A partir de los años ochenta del siglo pasado, América Latina vivió una transición de regímenes autoritarios a democráticos. El signo fundamental de esa dinámica fue el sometimiento del poder militar al poder político. En nuestro país, la guerra retrasó el inicio de esa transición. Los Acuerdos de Paz de 1992 pusieron al Ejército en los cuarteles y a la seguridad pública y ciudadana en manos de la Policía Nacional Civil, como debía ser. Pero muy pronto ese cambio empezó a desnaturalizarse. El Salvador es parte de una tendencia internacional de remilitarización de la seguridad pública.
En Guatemala, detrás de Jimmy Morales están los militares de la vieja guardia; cuando anunció el cese de la CICIG, lo hizo con el respaldo de los de verde olivo. Juan Orlando Hernández, en Honduras, no solo militarizó la seguridad pública, sino que creó una Policía Militar que está bajo mando directo suyo. Ni Daniel Ortega ni Nicolás Maduro siguieran en el poder si no tuvieran el respaldo de los militares, a los que ambos han colmado de prebendas y privilegios.

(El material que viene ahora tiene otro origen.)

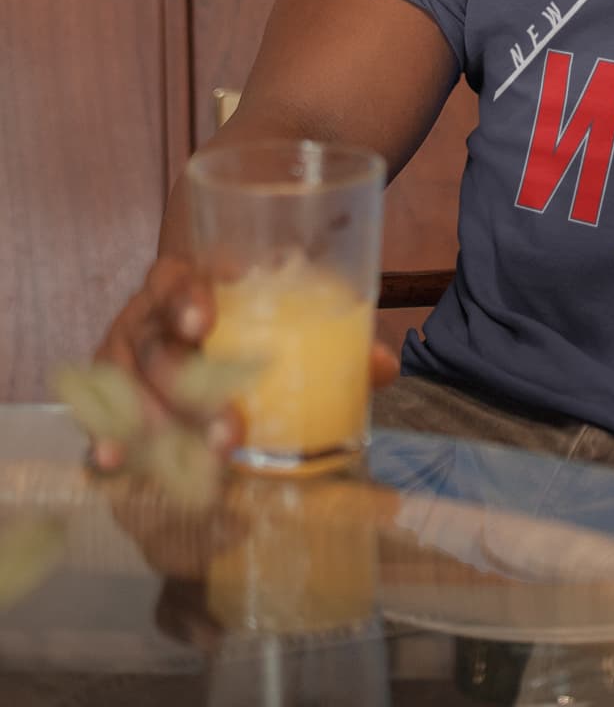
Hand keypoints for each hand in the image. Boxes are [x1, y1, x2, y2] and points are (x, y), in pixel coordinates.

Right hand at [91, 256, 399, 468]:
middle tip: (227, 428)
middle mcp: (149, 314)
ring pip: (127, 383)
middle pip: (154, 343)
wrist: (202, 331)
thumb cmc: (256, 319)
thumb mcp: (291, 320)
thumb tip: (384, 367)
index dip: (186, 297)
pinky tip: (115, 462)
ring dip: (155, 423)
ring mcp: (125, 354)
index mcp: (192, 281)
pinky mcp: (113, 394)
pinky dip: (108, 438)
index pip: (176, 278)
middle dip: (185, 388)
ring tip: (187, 456)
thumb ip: (336, 338)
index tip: (203, 325)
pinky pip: (102, 414)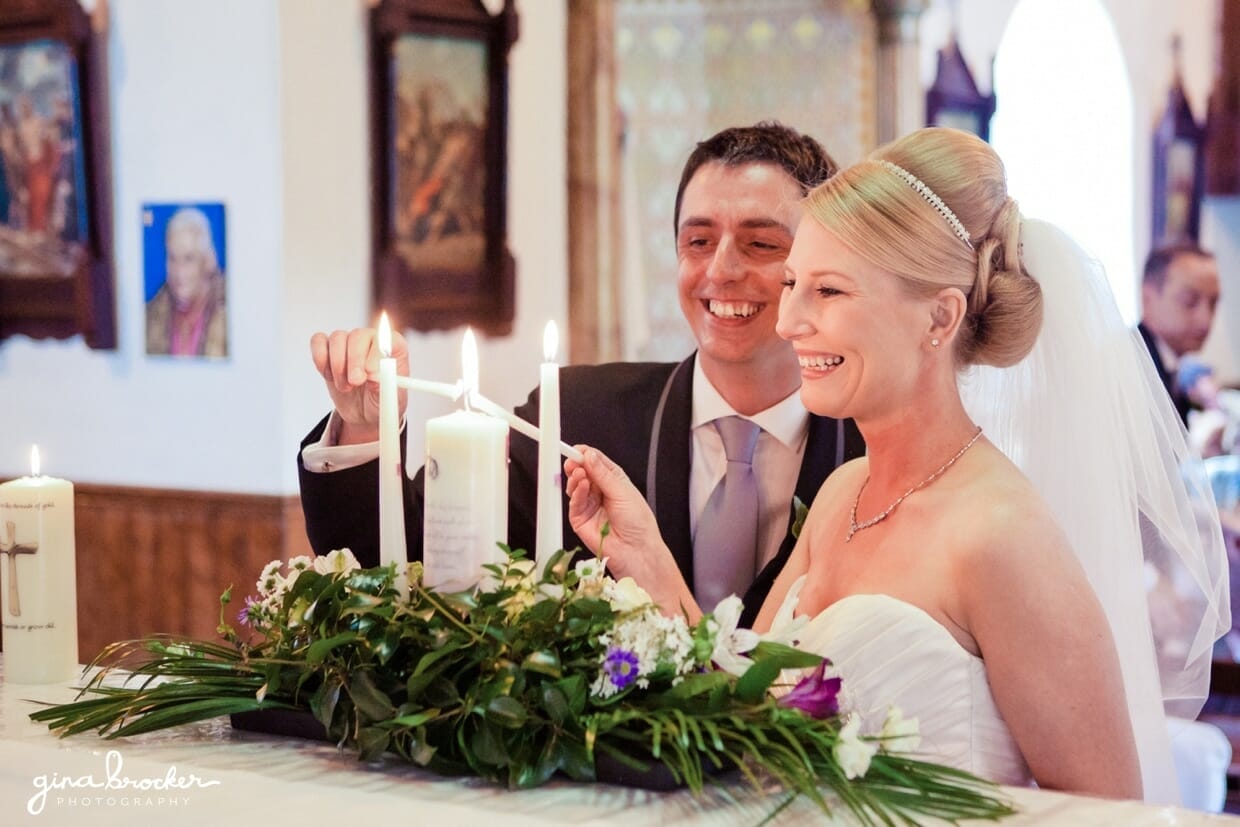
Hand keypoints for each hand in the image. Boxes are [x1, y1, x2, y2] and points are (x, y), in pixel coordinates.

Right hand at [309, 327, 408, 444]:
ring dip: (338, 365)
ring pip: (337, 338)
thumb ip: (384, 386)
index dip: (379, 352)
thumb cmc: (381, 401)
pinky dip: (320, 359)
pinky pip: (318, 341)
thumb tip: (373, 376)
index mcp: (394, 348)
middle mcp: (371, 340)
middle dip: (355, 361)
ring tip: (346, 387)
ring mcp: (349, 342)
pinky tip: (329, 376)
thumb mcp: (389, 400)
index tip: (372, 373)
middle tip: (356, 382)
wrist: (364, 412)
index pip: (388, 338)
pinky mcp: (329, 349)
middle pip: (359, 336)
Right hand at [565, 447, 693, 615]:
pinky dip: (576, 493)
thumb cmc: (638, 523)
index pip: (596, 463)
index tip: (578, 449)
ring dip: (576, 478)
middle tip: (573, 460)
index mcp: (614, 481)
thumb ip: (603, 474)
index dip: (586, 455)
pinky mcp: (580, 520)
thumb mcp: (622, 491)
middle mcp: (600, 492)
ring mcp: (589, 506)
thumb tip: (589, 456)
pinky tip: (581, 487)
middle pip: (583, 473)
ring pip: (575, 486)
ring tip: (580, 474)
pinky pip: (573, 503)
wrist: (636, 550)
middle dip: (577, 466)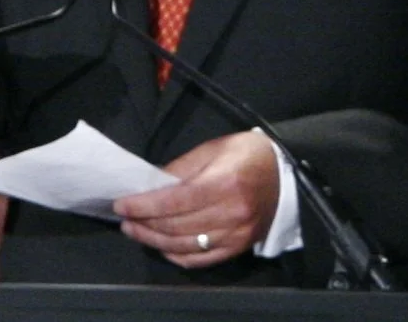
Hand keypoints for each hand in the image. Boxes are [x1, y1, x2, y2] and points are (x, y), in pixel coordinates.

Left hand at [114, 132, 278, 267]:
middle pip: (176, 226)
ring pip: (185, 246)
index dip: (144, 205)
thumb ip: (182, 168)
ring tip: (136, 231)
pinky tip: (162, 246)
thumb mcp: (214, 149)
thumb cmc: (248, 154)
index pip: (174, 200)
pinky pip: (201, 259)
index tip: (122, 205)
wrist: (285, 174)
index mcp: (223, 182)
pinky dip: (177, 256)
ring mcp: (235, 234)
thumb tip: (152, 185)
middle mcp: (230, 213)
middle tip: (124, 219)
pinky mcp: (238, 248)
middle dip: (144, 223)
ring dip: (155, 240)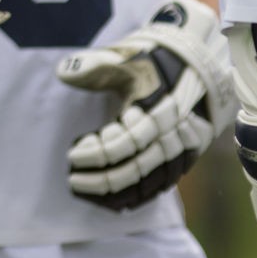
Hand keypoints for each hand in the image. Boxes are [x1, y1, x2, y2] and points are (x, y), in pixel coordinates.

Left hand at [55, 0, 237, 210]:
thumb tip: (63, 72)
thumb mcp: (127, 57)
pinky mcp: (182, 164)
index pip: (129, 140)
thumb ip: (96, 64)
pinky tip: (106, 200)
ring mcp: (182, 152)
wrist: (193, 71)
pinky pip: (157, 190)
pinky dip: (131, 199)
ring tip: (83, 189)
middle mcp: (176, 133)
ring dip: (114, 193)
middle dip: (102, 179)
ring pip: (148, 185)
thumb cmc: (152, 66)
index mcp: (162, 106)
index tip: (72, 154)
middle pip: (139, 168)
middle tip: (72, 179)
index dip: (99, 151)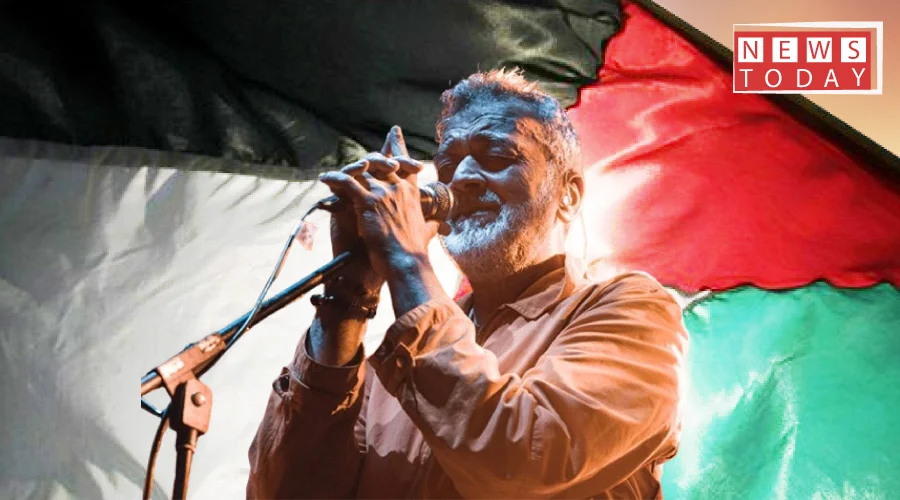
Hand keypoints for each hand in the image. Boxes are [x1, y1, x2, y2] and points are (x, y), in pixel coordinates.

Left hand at [320, 126, 438, 280]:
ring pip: (363, 171)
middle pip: (381, 162)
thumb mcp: (428, 233)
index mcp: (412, 193)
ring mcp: (383, 193)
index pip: (405, 164)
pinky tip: (324, 178)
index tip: (394, 132)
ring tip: (334, 175)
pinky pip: (347, 183)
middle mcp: (399, 187)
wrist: (407, 261)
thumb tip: (441, 225)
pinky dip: (334, 178)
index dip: (398, 147)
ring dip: (348, 171)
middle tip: (359, 160)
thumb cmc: (416, 251)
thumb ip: (433, 225)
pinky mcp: (368, 202)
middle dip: (369, 159)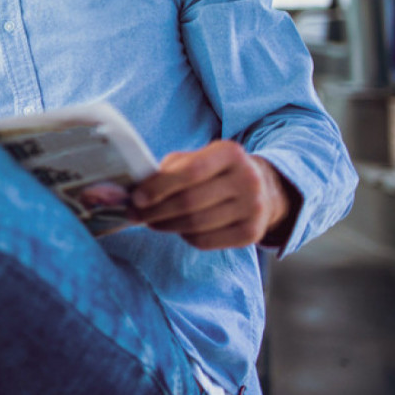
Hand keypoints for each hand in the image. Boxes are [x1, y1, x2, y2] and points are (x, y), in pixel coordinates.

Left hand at [131, 140, 297, 249]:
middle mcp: (248, 180)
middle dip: (155, 210)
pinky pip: (205, 241)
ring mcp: (254, 209)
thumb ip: (167, 169)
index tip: (136, 197)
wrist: (262, 190)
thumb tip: (131, 190)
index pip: (190, 171)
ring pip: (195, 224)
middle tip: (133, 213)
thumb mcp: (196, 158)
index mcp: (230, 153)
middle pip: (190, 202)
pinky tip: (177, 228)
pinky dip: (184, 236)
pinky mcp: (252, 233)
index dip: (159, 186)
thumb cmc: (214, 172)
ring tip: (150, 220)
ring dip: (165, 225)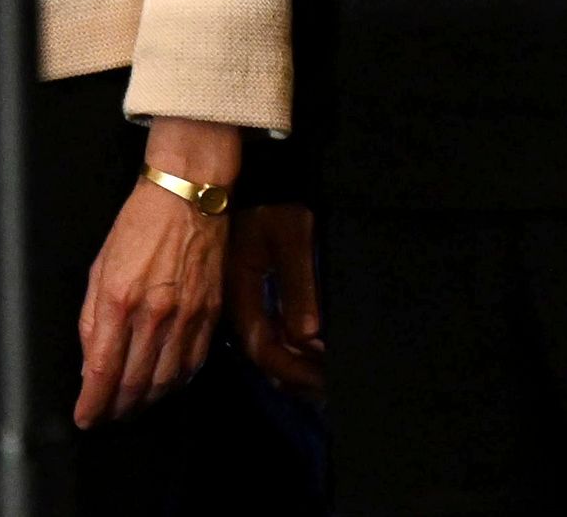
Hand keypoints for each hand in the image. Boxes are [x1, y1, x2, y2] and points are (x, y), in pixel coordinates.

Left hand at [74, 119, 238, 427]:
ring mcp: (187, 314)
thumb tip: (92, 364)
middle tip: (107, 416)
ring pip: (166, 380)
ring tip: (134, 405)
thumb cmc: (140, 225)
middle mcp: (155, 314)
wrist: (188, 195)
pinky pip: (194, 361)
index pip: (103, 372)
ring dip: (147, 400)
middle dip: (117, 409)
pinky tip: (165, 382)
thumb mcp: (99, 269)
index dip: (92, 404)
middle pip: (135, 384)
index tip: (86, 418)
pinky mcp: (211, 311)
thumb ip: (92, 320)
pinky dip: (177, 380)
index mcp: (120, 301)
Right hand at [223, 202, 323, 397]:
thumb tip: (308, 336)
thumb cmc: (273, 204)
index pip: (266, 350)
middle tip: (330, 387)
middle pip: (263, 357)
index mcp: (242, 296)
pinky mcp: (247, 295)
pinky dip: (288, 349)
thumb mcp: (292, 239)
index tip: (326, 379)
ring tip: (323, 378)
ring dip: (292, 366)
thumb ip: (299, 288)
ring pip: (264, 348)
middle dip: (296, 376)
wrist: (249, 178)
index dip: (295, 370)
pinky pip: (265, 333)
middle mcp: (237, 307)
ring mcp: (239, 303)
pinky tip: (307, 354)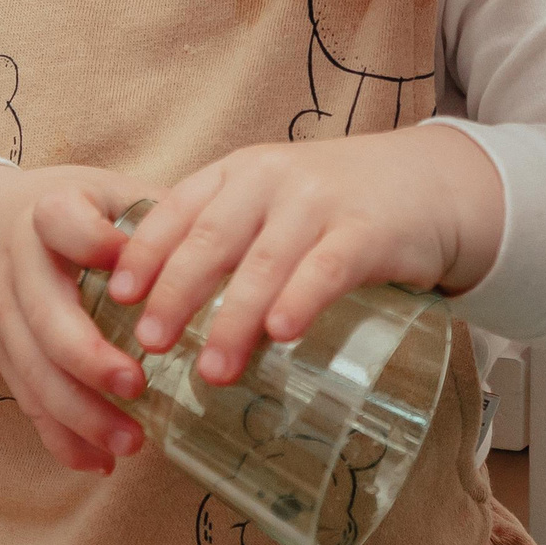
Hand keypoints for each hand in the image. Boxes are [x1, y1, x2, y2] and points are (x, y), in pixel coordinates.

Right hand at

En Brasil, Bolsonaro va de la mano de sus excompañeros de armas. En México hay un control casi absoluto de la seguridad pública por parte de los militares. Y en El Salvador, la Fuerza Armada ha pasado de poco más de 8,500 efectivos en 2009 a casi 25 mil en 2014. En el mismo período, el presupuesto que se la ha asignado para tareas de seguridad creció casi 300%, pasando de 10 millones y medio de dólares a más de 30 millones.
La cuestión de fondo es que el poder de incidencia del Ejército crece en la medida en que se le dan más tareas y dinero. Esto cuando su supuesto sometimiento al poder civil nunca ha sido un hecho. Recién terminada la guerra, nunca depuró a sus miembros señalados por graves crímenes. Nunca devolvió ninguna de las instalaciones que ocupó durante el conflicto armado, a pesar de que en aquel tiempo su membresía sobrepasaba los 60 mil efectivos. En enero de 2012, Mauricio Funes le ordenó revisar los nombres de instalaciones militares que rinden tributo a violadores de derechos humanos. Al día de hoy, por ejemplo, la Tercera Brigada de San Miguel sigue llevando el nombre de Domingo Monterrosa, señalado como responsable de la masacre de El Mozote, la mayor de todas las cometidas en el país y la más grande del hemisferio occidental en la época moderna. Además, el Ejército ha desoído sentencias judiciales que le ordenan abrir sus archivos para encontrar pistas de lo que pasó con los miles de desaparecidos y las masacres de la guerra civil.
Si, como dijo Nayib Bukele, el período de posguerra ya finalizó, una tarea fundamental de la nueva administración para fortalecer la democracia será superar un patrón de actuación militar que los Gobiernos precedentes permitieron. Según la Constitución, el Ejército está sometido al poder civil. Ya se verá si el presidente electo quiere o puede hacer realidad ese precepto.